As is the trend with Neuroeconomics, the title of most published papers seem both intimidating and inaccessible to the economist not trained in the dark arts of neurobiology. However, that’s where this blog post (and Wikipedia, really) comes in. We lay out a brief motivation of the paper, their experimental methodology and an even briefer discussion of results; our own aim being to make papers such as this more accessible.

It is quite easy to think of many instances where groups of people misalign value to assets, leading to price bubbles such that the price rises far above fundamental values. There are many psychological reasons that have been suggested in the past (and as the paper notes) such as ‘euphoria’, ‘irrational exuberance’, ‘animal spirits’ etc. However, we don’t really have a good idea of how to incorporate these ideas elegantly into our models. Also, the connection between neural responses and behavioural acts in such situations has so far not been studied owing to technological constraints. fMRI technology allows us to study neural activity non-invasively and is surprisingly much more acceptable than inserting electrodes into conscious, human brains.

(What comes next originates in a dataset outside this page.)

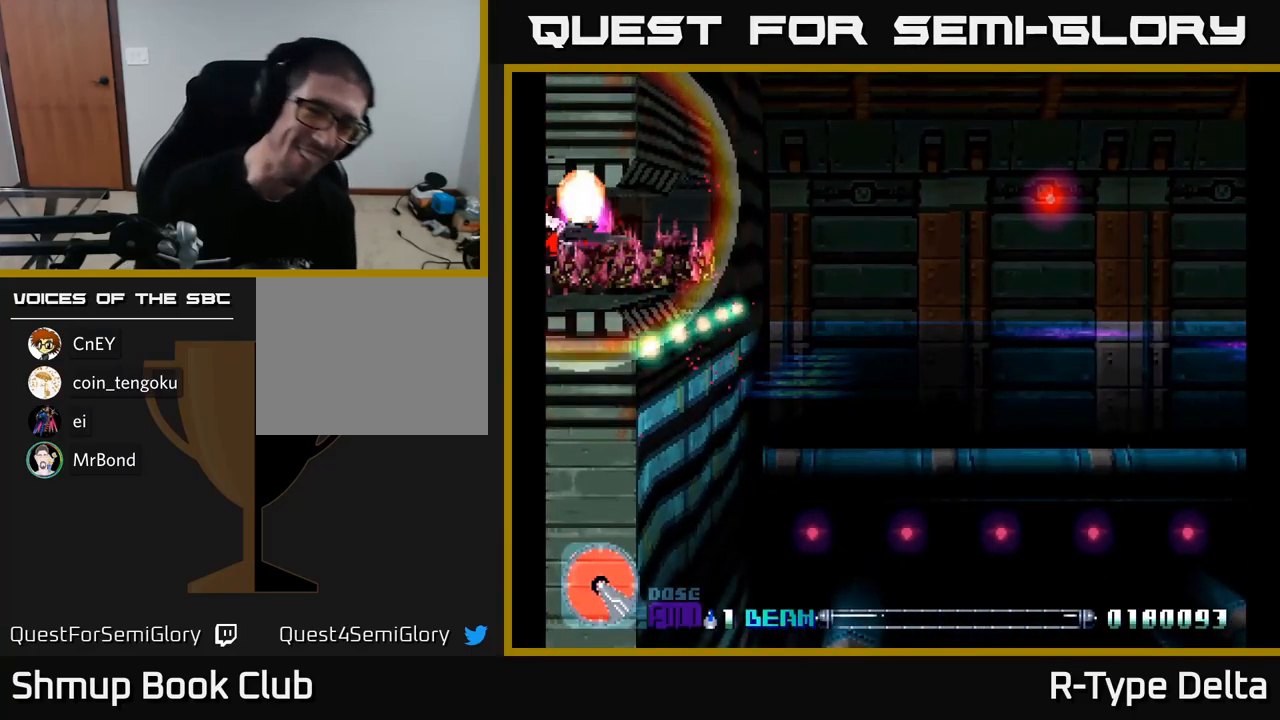
{"buttons": [], "right_stick": "center", "events": []}
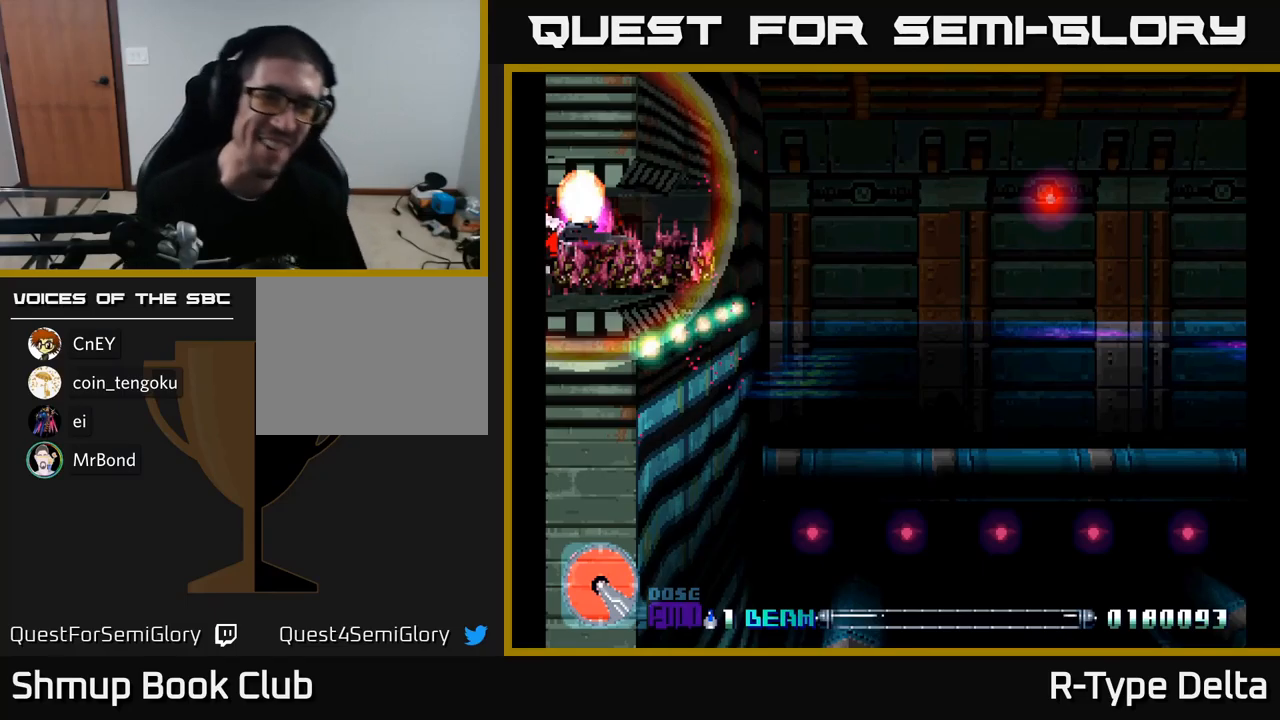
{"buttons": [], "right_stick": "center", "events": []}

The motivation of the paper is to get a better idea of the behavioural and neurological processes at play in human subjects in an experimental asset market. An experimental setup such as this affords the experimenter the ability to define a risky asset that has an unambiguous fundamental value – something that is extremely rare in field data. The market was so defined that endogenous price bubbles could exist and with 2-3 participants, out of 20 in each session, hooked up to a functional MRI machine. The neural activity of the participants along with the market price fluctuations, behavioural acts (buying/selling) and earnings were recorded. Do take a look at the exact experimental methodology in the paper – those interested in finance will find it quite interesting.

Well, what did they find? Before we get there, it might be good to describe the relevant brain regions in brief. The Nucleus Accumbens “…has a significant role in the cognitive processing of motivation, pleasure, and reward and reinforcement learning, and hence has significant role in addiction.” And, the anterior insular cortex is an area that deals with emotional awareness and is active during negative emotional states and bodily discomfort.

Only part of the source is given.